• [Work instruction] Filter the listing below for "CIRCLE" and report every line that has it.

• [Data section]
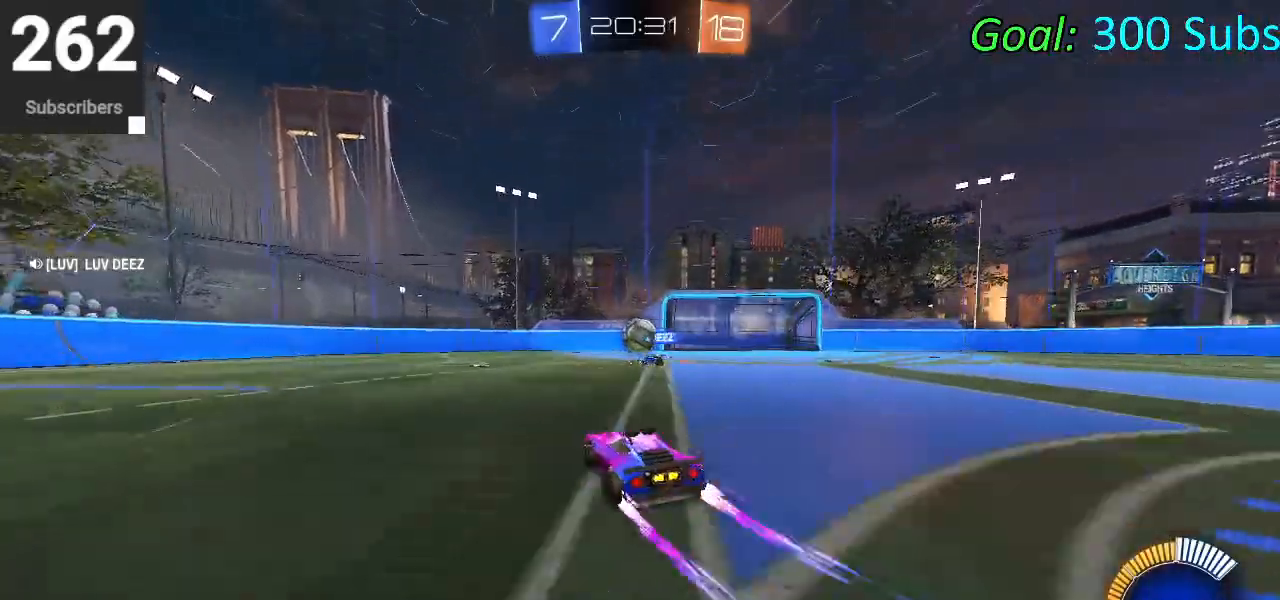
{"buttons": [], "left_stick": "center", "right_stick": "center", "events": [[200, "CIRCLE", "down"], [217, "left_stick", "left"], [367, "CIRCLE", "up"], [400, "R2", "up"], [400, "left_stick", "center"]]}
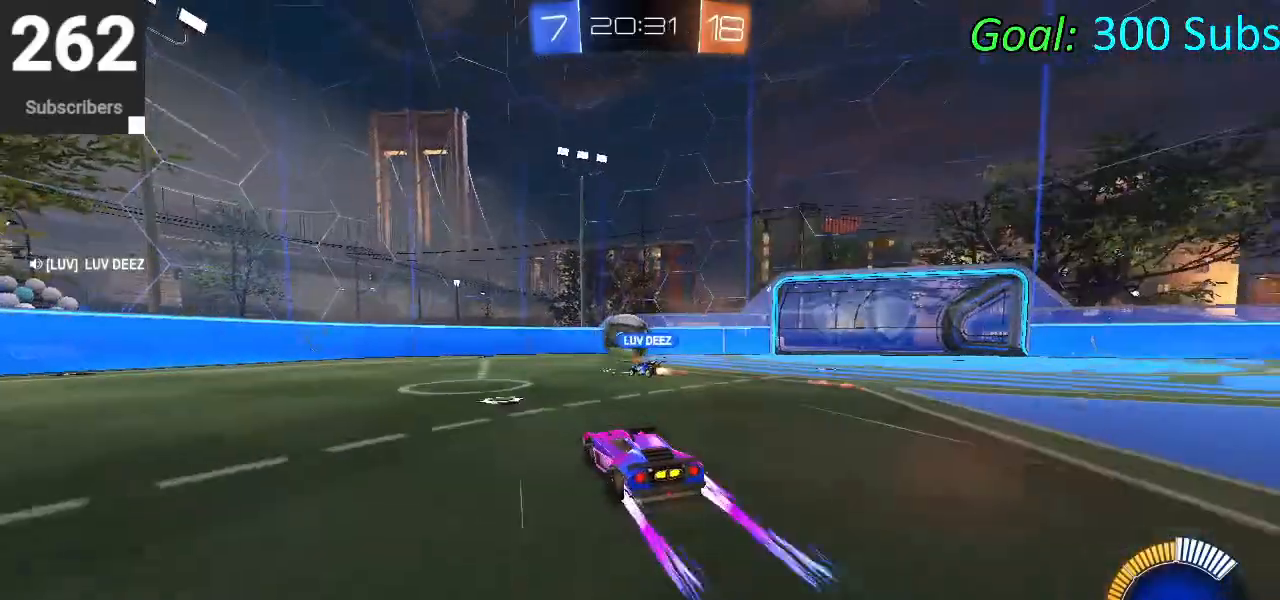
{"buttons": [], "left_stick": "center", "right_stick": "center", "events": [[250, "left_stick", "left"], [500, "left_stick", "center"]]}
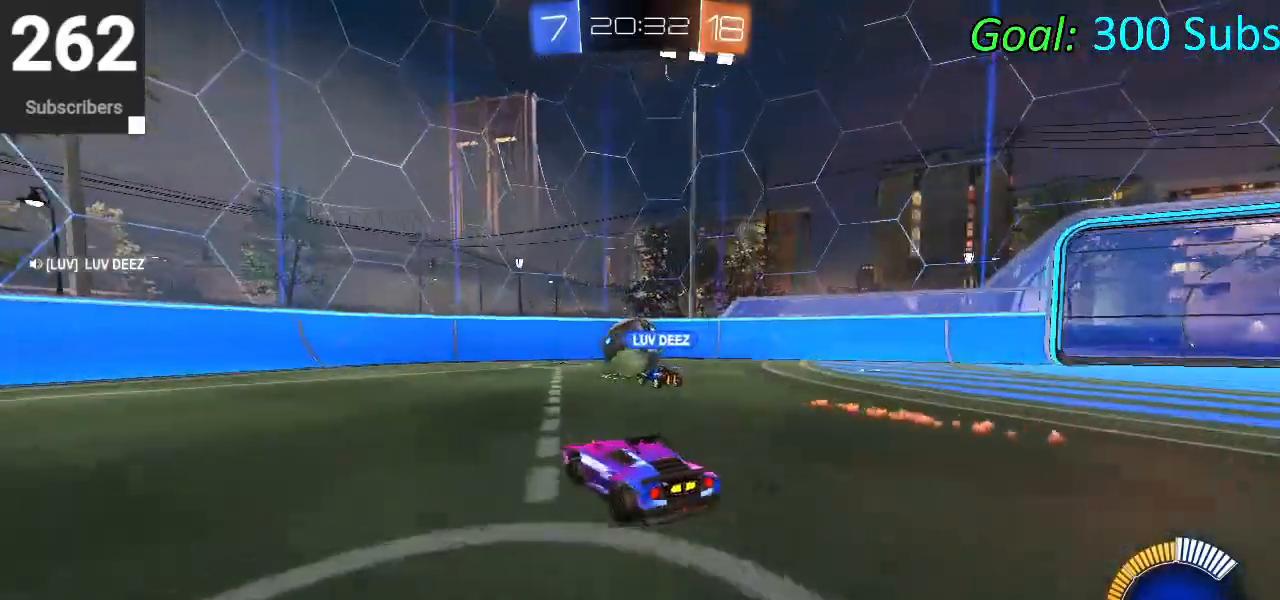
{"buttons": [], "left_stick": "center", "right_stick": "center", "events": [[67, "R2", "down"], [83, "CIRCLE", "down"], [233, "left_stick", "up-right"], [367, "left_stick", "left"], [450, "CIRCLE", "up"], [467, "left_stick", "center"], [483, "R2", "up"]]}
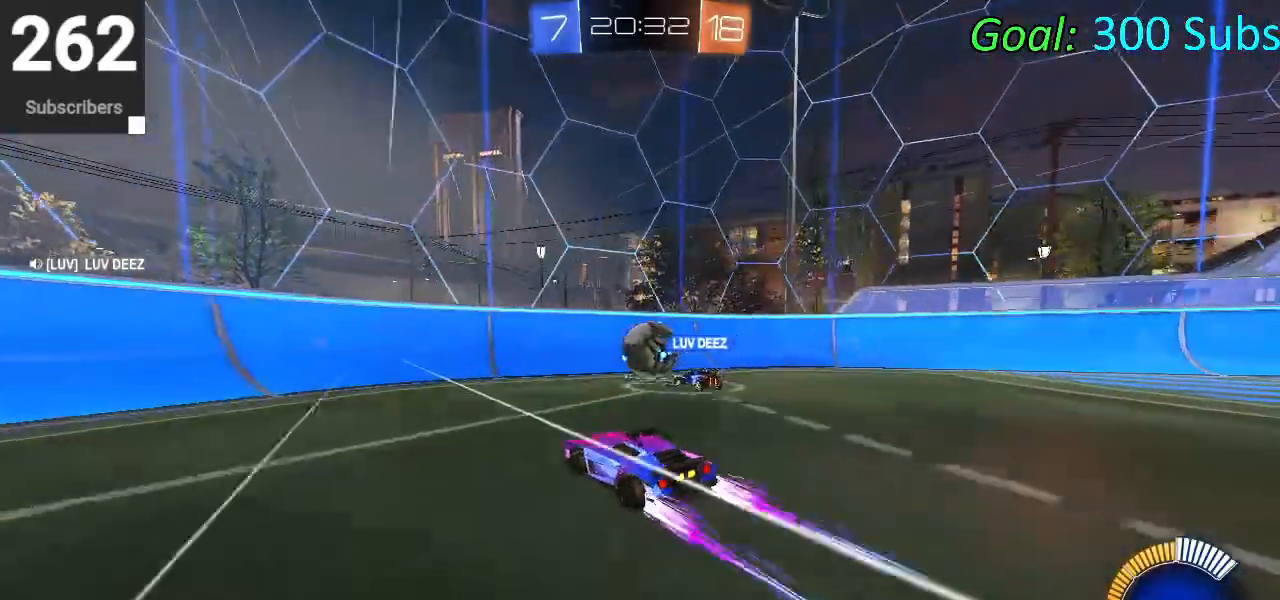
{"buttons": ["CIRCLE", "R2"], "left_stick": "left", "right_stick": "center", "events": [[67, "left_stick", "up-right"], [150, "L2", "down"], [317, "R2", "down"], [333, "left_stick", "left"], [350, "L2", "up"], [400, "CIRCLE", "down"]]}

• [Output for this exercise]
{"buttons": [], "left_stick": "center", "right_stick": "center", "events": [[200, "CIRCLE", "down"], [217, "left_stick", "left"], [367, "CIRCLE", "up"], [400, "R2", "up"], [400, "left_stick", "center"]]}
{"buttons": [], "left_stick": "center", "right_stick": "center", "events": [[67, "R2", "down"], [83, "CIRCLE", "down"], [233, "left_stick", "up-right"], [367, "left_stick", "left"], [450, "CIRCLE", "up"], [467, "left_stick", "center"], [483, "R2", "up"]]}
{"buttons": ["CIRCLE", "R2"], "left_stick": "left", "right_stick": "center", "events": [[67, "left_stick", "up-right"], [150, "L2", "down"], [317, "R2", "down"], [333, "left_stick", "left"], [350, "L2", "up"], [400, "CIRCLE", "down"]]}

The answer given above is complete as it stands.